===== Listed entries =====

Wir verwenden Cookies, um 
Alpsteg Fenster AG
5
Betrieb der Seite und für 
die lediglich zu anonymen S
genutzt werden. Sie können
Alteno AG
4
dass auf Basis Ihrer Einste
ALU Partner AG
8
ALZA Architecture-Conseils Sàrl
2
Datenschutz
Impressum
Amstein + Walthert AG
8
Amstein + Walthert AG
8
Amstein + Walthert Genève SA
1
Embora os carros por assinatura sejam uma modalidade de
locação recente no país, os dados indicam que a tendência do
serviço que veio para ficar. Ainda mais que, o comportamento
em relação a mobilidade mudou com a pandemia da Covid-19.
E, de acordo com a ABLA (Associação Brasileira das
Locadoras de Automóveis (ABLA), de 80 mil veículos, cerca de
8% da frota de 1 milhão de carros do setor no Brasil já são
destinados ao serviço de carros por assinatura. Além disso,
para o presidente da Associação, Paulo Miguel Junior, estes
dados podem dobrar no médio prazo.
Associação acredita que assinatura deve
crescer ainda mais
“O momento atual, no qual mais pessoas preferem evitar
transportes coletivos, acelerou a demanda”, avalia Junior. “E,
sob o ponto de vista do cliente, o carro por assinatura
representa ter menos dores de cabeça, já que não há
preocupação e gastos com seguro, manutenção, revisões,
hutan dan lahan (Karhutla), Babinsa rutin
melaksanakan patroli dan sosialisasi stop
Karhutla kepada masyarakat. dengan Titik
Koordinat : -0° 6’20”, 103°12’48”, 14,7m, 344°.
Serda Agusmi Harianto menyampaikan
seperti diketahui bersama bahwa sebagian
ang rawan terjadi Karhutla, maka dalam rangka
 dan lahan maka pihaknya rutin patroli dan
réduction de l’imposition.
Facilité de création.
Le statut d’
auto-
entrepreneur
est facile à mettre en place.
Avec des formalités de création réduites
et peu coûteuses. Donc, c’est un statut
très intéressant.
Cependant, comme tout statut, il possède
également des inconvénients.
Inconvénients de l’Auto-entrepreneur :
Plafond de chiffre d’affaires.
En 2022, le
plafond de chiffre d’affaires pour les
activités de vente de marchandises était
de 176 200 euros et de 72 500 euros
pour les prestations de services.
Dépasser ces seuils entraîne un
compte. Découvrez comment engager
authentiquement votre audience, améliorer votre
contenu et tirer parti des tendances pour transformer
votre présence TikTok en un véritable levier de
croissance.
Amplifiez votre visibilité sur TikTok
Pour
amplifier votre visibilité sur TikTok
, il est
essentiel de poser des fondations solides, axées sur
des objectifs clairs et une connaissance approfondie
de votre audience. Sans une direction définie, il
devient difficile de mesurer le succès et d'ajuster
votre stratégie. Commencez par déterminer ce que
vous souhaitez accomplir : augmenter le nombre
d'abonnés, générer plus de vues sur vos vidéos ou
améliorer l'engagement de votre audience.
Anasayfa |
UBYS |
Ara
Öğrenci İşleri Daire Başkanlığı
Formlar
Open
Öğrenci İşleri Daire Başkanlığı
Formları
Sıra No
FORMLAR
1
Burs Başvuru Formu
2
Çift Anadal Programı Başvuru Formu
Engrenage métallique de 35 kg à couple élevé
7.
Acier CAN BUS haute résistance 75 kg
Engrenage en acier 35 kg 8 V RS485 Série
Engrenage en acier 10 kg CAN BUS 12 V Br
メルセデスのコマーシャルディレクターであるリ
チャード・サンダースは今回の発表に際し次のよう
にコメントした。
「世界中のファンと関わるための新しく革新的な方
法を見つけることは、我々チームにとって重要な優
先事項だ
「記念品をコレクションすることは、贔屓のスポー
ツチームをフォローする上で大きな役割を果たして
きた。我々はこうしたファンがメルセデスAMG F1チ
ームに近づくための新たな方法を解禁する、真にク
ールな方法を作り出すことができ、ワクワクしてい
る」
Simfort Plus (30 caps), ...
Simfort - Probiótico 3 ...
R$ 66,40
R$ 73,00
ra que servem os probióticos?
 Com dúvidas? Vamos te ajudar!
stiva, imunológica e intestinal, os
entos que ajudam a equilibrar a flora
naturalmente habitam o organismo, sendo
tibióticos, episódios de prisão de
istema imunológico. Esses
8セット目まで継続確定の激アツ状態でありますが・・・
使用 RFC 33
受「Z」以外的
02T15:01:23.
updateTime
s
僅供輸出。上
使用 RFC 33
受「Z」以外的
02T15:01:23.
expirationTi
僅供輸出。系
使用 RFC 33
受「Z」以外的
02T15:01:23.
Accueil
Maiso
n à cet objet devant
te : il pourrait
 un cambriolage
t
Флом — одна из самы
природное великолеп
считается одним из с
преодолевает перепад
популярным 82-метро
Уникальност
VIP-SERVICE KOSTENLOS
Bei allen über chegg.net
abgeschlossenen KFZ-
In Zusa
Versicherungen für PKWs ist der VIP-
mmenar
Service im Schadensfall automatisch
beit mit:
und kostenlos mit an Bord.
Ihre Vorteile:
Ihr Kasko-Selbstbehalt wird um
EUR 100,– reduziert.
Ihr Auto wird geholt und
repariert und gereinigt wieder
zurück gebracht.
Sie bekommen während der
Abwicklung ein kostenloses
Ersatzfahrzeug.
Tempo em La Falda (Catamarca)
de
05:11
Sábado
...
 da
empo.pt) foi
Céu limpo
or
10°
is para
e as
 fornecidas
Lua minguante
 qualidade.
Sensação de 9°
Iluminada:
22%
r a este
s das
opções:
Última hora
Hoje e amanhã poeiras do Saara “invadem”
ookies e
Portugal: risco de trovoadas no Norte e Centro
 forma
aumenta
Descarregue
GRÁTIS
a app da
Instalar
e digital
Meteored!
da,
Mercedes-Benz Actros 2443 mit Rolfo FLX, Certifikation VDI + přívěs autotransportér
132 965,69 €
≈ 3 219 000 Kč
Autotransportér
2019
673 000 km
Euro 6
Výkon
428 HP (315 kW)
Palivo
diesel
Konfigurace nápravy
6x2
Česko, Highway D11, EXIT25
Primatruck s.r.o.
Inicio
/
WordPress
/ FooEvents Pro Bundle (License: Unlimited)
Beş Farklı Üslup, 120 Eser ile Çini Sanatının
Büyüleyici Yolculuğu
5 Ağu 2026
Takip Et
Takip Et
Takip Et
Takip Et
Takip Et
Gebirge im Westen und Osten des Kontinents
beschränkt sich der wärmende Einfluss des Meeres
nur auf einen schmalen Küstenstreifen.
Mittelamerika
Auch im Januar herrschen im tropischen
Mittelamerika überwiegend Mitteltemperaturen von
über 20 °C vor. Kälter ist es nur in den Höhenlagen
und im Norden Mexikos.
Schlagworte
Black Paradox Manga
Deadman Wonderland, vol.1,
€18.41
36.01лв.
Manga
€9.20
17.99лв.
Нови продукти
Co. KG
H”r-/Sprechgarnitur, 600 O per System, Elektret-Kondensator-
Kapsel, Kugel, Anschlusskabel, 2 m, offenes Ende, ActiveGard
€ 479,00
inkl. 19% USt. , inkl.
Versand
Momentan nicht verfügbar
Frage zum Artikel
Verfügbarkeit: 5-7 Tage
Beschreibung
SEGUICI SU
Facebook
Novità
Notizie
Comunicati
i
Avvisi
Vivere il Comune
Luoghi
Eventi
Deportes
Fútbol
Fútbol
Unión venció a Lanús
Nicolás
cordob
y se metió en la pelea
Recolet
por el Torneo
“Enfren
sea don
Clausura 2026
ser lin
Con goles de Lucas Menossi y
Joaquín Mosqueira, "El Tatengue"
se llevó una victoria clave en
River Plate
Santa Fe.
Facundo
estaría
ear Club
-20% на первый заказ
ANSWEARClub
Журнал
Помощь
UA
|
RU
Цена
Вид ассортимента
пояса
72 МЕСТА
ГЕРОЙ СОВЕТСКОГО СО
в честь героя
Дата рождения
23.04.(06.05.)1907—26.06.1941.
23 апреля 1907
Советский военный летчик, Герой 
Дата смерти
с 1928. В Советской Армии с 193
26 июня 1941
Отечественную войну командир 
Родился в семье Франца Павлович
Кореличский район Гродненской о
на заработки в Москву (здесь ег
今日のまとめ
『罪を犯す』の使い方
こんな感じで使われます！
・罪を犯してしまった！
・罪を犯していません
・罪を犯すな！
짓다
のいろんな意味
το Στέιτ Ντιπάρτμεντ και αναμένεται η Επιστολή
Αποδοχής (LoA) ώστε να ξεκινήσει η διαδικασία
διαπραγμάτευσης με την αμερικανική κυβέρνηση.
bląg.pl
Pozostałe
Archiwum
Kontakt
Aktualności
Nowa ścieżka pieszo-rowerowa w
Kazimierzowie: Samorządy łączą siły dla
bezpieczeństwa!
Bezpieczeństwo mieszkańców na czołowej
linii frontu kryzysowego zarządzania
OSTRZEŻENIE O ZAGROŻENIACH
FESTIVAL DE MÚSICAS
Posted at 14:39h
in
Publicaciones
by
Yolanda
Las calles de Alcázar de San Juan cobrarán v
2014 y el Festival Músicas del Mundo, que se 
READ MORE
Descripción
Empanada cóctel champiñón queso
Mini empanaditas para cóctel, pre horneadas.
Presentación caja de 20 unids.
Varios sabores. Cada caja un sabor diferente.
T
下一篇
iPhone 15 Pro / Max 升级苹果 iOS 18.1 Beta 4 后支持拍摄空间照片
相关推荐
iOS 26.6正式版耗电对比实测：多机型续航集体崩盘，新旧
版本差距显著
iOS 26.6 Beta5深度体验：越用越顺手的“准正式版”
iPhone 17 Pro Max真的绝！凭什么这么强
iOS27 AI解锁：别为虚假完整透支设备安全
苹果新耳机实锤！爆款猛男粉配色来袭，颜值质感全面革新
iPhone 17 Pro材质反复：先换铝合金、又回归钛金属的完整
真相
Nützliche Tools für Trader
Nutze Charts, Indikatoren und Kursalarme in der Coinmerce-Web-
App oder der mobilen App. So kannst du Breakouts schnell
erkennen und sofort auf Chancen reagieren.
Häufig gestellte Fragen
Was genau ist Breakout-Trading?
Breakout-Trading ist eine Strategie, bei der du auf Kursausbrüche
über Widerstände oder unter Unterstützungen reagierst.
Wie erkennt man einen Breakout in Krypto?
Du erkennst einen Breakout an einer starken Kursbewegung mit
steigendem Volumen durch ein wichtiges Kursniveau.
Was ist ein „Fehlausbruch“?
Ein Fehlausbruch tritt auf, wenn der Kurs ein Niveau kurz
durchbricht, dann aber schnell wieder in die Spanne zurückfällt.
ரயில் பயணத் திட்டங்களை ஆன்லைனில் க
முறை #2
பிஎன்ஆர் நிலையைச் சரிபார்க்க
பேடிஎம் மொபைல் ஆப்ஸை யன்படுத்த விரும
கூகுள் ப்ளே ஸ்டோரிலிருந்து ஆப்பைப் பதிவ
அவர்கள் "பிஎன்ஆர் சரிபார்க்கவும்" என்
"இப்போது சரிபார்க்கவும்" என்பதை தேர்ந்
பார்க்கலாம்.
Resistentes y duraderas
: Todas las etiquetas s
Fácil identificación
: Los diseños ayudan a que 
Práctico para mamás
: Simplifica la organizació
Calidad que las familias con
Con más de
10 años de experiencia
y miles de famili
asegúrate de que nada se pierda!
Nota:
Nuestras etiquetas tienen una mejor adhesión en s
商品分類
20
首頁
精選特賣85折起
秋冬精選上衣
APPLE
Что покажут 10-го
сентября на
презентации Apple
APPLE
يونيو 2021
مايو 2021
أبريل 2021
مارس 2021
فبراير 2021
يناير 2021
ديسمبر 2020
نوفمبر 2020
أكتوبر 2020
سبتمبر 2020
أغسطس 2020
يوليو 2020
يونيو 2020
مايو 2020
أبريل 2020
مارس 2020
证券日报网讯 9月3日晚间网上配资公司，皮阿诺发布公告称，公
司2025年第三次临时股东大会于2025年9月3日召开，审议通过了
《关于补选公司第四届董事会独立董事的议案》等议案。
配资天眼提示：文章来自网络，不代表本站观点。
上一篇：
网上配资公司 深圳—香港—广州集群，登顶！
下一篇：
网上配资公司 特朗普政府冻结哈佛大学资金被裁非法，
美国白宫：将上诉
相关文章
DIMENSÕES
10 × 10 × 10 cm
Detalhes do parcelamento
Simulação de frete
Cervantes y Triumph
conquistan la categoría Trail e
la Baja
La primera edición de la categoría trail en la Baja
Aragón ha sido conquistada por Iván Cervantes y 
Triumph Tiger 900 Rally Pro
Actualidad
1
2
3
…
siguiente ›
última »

=====

* _Assignment_
In restating the data, begin at its first line, reproduce each line word for word, and conclude with the line that contains "pessoas preferem evitar".

* _Exercise result_
Wir verwenden Cookies, um 
Alpsteg Fenster AG
5
Betrieb der Seite und für 
die lediglich zu anonymen S
genutzt werden. Sie können
Alteno AG
4
dass auf Basis Ihrer Einste
ALU Partner AG
8
ALZA Architecture-Conseils Sàrl
2
Datenschutz
Impressum
Amstein + Walthert AG
8
Amstein + Walthert AG
8
Amstein + Walthert Genève SA
1
Embora os carros por assinatura sejam uma modalidade de
locação recente no país, os dados indicam que a tendência do
serviço que veio para ficar. Ainda mais que, o comportamento
em relação a mobilidade mudou com a pandemia da Covid-19.
E, de acordo com a ABLA (Associação Brasileira das
Locadoras de Automóveis (ABLA), de 80 mil veículos, cerca de
8% da frota de 1 milhão de carros do setor no Brasil já são
destinados ao serviço de carros por assinatura. Além disso,
para o presidente da Associação, Paulo Miguel Junior, estes
dados podem dobrar no médio prazo.
Associação acredita que assinatura deve
crescer ainda mais
“O momento atual, no qual mais pessoas preferem evitar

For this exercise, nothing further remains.